Extra-violent poison: one glass and you're dead. Newspapermen drink it as they write their copy. Has killed more soldiers than the Bedouin.

Blondes

Hotter than brunettes. (See Brunettes.)

Budget

Never balanced.

Champagne

The sign of a ceremonial dinner. Pretend to despise it, saying: "It's really not a wine." Arouses the enthusiasm of petty folk. Russia drinks more of it than France. Has been the medium for spreading French ideas throughout Europe. During the Regency people did nothing but drink champagne. But technically one doesn't drink it, one "samples" it.

Doctor

Always preceded by "the good." Among men, in familiar conversation, "Oh! balls, doctor!" Is a wizard when he enjoys your confidence, a jackass when you're no longer on terms. All are materialists: "You can't probe for faith with a scalpel."

Erection

Said only of monuments.

God

Voltaire himself admitted it: "If God did not exist, it would be necessary to invent him."

Imagination

Always "lively." Be on guard against it. When lacking in oneself, attack it in others.
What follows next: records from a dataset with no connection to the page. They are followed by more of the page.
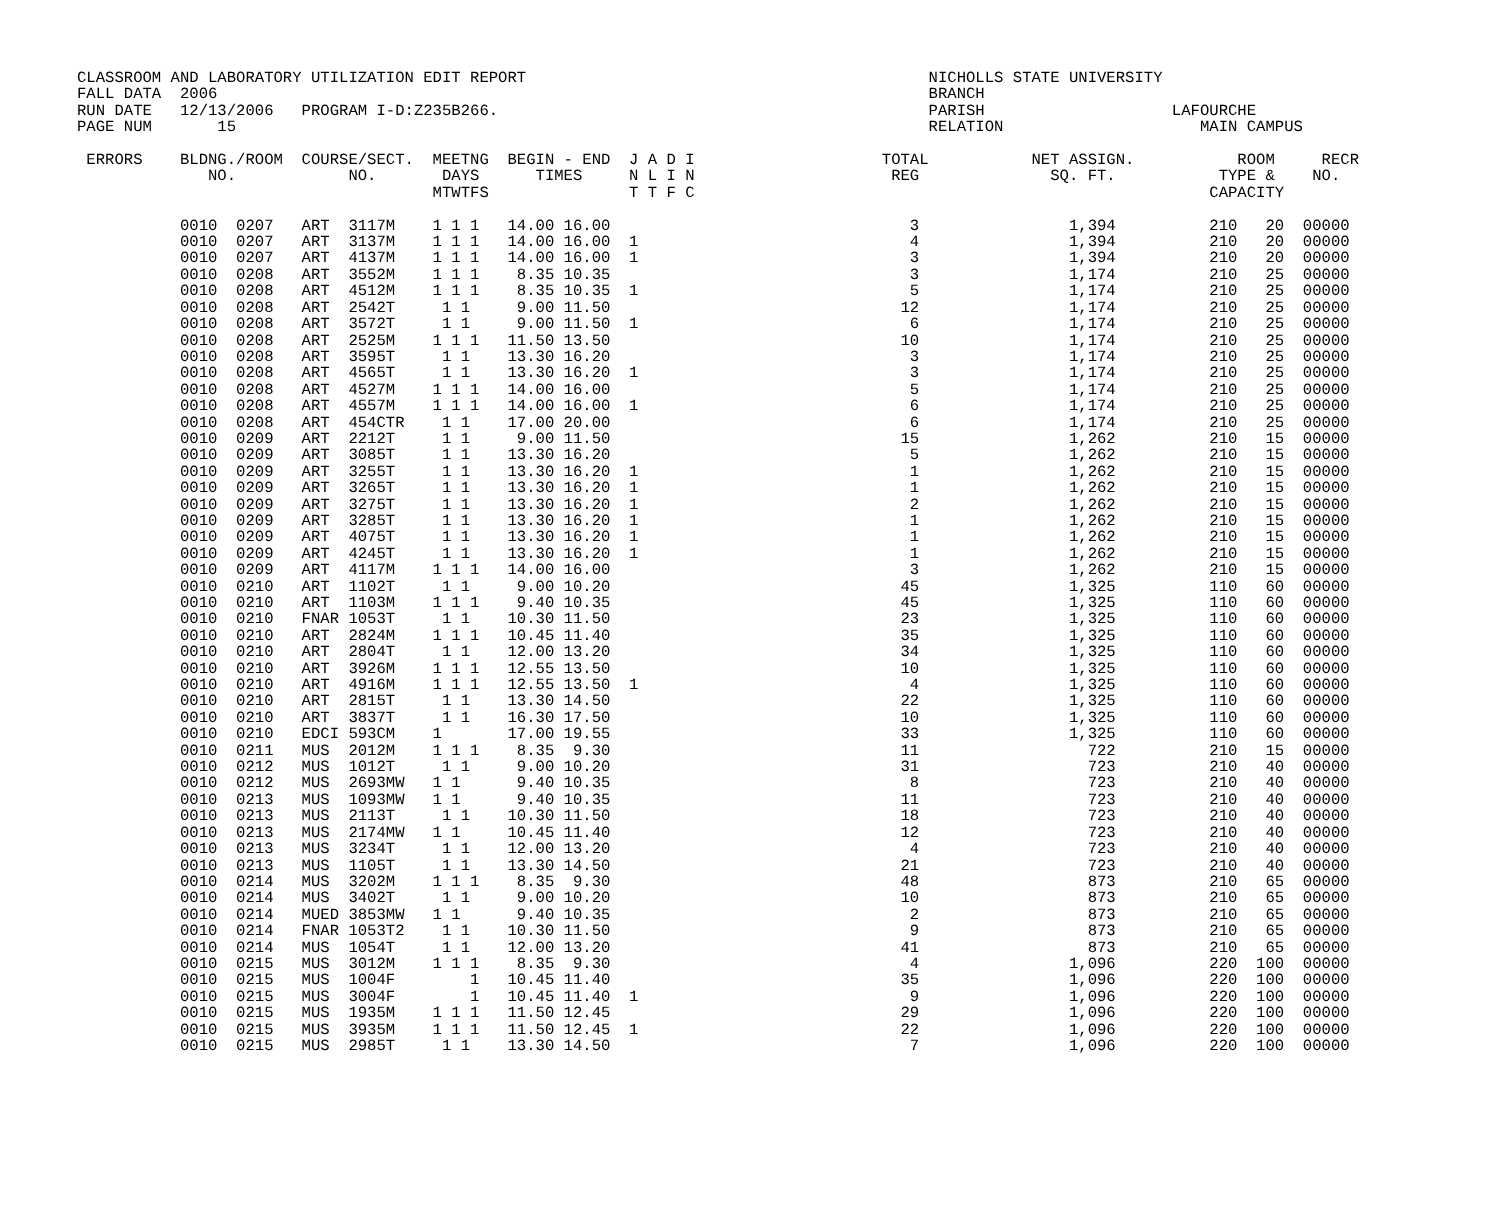CLASSROOM AND LABORATORY UTILIZATION EDIT REPORT                                           NICHOLLS STATE UNIVERSITY
FALL DATA  2006                                                                            BRANCH
RUN DATE   12/13/2006   PROGRAM I-D:Z235B266.                                              PARISH                    LAFOURCHE
PAGE NUM       15                                                                          RELATION                     MAIN CAMPUS

 ERRORS    BLDNG./ROOM  COURSE/SECT.  MEETNG  BEGIN - END  J A D I                    TOTAL           NET ASSIGN.           ROOM     RECR
              NO.            NO.       DAYS      TIMES     N L I N                     REG              SQ. FT.           TYPE &    NO.
                                      MTWTFS               T T F C                                                       CAPACITY

           0010  0207   ART  3117M    1 1 1   14.00 16.00                                3                1,394          210   20  00000
           0010  0207   ART  3137M    1 1 1   14.00 16.00  1                             4                1,394          210   20  00000
           0010  0207   ART  4137M    1 1 1   14.00 16.00  1                             3                1,394          210   20  00000
           0010  0208   ART  3552M    1 1 1    8.35 10.35                                3                1,174          210   25  00000
           0010  0208   ART  4512M    1 1 1    8.35 10.35  1                             5                1,174          210   25  00000
           0010  0208   ART  2542T     1 1     9.00 11.50                               12                1,174          210   25  00000
           0010  0208   ART  3572T     1 1     9.00 11.50  1                             6                1,174          210   25  00000
           0010  0208   ART  2525M    1 1 1   11.50 13.50                               10                1,174          210   25  00000
           0010  0208   ART  3595T     1 1    13.30 16.20                                3                1,174          210   25  00000
           0010  0208   ART  4565T     1 1    13.30 16.20  1                             3                1,174          210   25  00000
           0010  0208   ART  4527M    1 1 1   14.00 16.00                                5                1,174          210   25  00000
           0010  0208   ART  4557M    1 1 1   14.00 16.00  1                             6                1,174          210   25  00000
           0010  0208   ART  454CTR    1 1    17.00 20.00                                6                1,174          210   25  00000
           0010  0209   ART  2212T     1 1     9.00 11.50                               15                1,262          210   15  00000
           0010  0209   ART  3085T     1 1    13.30 16.20                                5                1,262          210   15  00000
           0010  0209   ART  3255T     1 1    13.30 16.20  1                             1                1,262          210   15  00000
           0010  0209   ART  3265T     1 1    13.30 16.20  1                             1                1,262          210   15  00000
           0010  0209   ART  3275T     1 1    13.30 16.20  1                             2                1,262          210   15  00000
           0010  0209   ART  3285T     1 1    13.30 16.20  1                             1                1,262          210   15  00000
           0010  0209   ART  4075T     1 1    13.30 16.20  1                             1                1,262          210   15  00000
           0010  0209   ART  4245T     1 1    13.30 16.20  1                             1                1,262          210   15  00000
           0010  0209   ART  4117M    1 1 1   14.00 16.00                                3                1,262          210   15  00000
           0010  0210   ART  1102T     1 1     9.00 10.20                               45                1,325          110   60  00000
           0010  0210   ART  1103M    1 1 1    9.40 10.35                               45                1,325          110   60  00000
           0010  0210   FNAR 1053T     1 1    10.30 11.50                               23                1,325          110   60  00000
           0010  0210   ART  2824M    1 1 1   10.45 11.40                               35                1,325          110   60  00000
           0010  0210   ART  2804T     1 1    12.00 13.20                               34                1,325          110   60  00000
           0010  0210   ART  3926M    1 1 1   12.55 13.50                               10                1,325          110   60  00000
           0010  0210   ART  4916M    1 1 1   12.55 13.50  1                             4                1,325          110   60  00000
           0010  0210   ART  2815T     1 1    13.30 14.50                               22                1,325          110   60  00000
           0010  0210   ART  3837T     1 1    16.30 17.50                               10                1,325          110   60  00000
           0010  0210   EDCI 593CM    1       17.00 19.55                               33                1,325          110   60  00000
           0010  0211   MUS  2012M    1 1 1    8.35  9.30                               11                  722          210   15  00000
           0010  0212   MUS  1012T     1 1     9.00 10.20                               31                  723          210   40  00000
           0010  0212   MUS  2693MW   1 1      9.40 10.35                                8                  723          210   40  00000
           0010  0213   MUS  1093MW   1 1      9.40 10.35                               11                  723          210   40  00000
           0010  0213   MUS  2113T     1 1    10.30 11.50                               18                  723          210   40  00000
           0010  0213   MUS  2174MW   1 1     10.45 11.40                               12                  723          210   40  00000
           0010  0213   MUS  3234T     1 1    12.00 13.20                                4                  723          210   40  00000
           0010  0213   MUS  1105T     1 1    13.30 14.50                               21                  723          210   40  00000
           0010  0214   MUS  3202M    1 1 1    8.35  9.30                               48                  873          210   65  00000
           0010  0214   MUS  3402T     1 1     9.00 10.20                               10                  873          210   65  00000
           0010  0214   MUED 3853MW   1 1      9.40 10.35                                2                  873          210   65  00000
           0010  0214   FNAR 1053T2    1 1    10.30 11.50                                9                  873          210   65  00000
           0010  0214   MUS  1054T     1 1    12.00 13.20                               41                  873          210   65  00000
           0010  0215   MUS  3012M    1 1 1    8.35  9.30                                4                1,096          220  100  00000
           0010  0215   MUS  1004F        1   10.45 11.40                               35                1,096          220  100  00000
           0010  0215   MUS  3004F        1   10.45 11.40  1                             9                1,096          220  100  00000
           0010  0215   MUS  1935M    1 1 1   11.50 12.45                               29                1,096          220  100  00000
           0010  0215   MUS  3935M    1 1 1   11.50 12.45  1                            22                1,096          220  100  00000
           0010  0215   MUS  2985T     1 1    13.30 14.50                                7                1,096          220  100  00000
To write a novel, all you need is imagination.

Machiavelli

Though you have not read him, consider him a scoundrel.

Photography

Will make painting obsolete. (See Daguerreotype.)

Syphilis

Everybody has it, more or less.

Voltaire

Famous for his frightful grin or rictus. His learning superficial.

Wagner

Snicker on hearing his name and joke about the music of the future.

Woman

Member of the sex. One of Adam's ribs. Don't say "the little woman" but "my lady" or still preferable "my better half."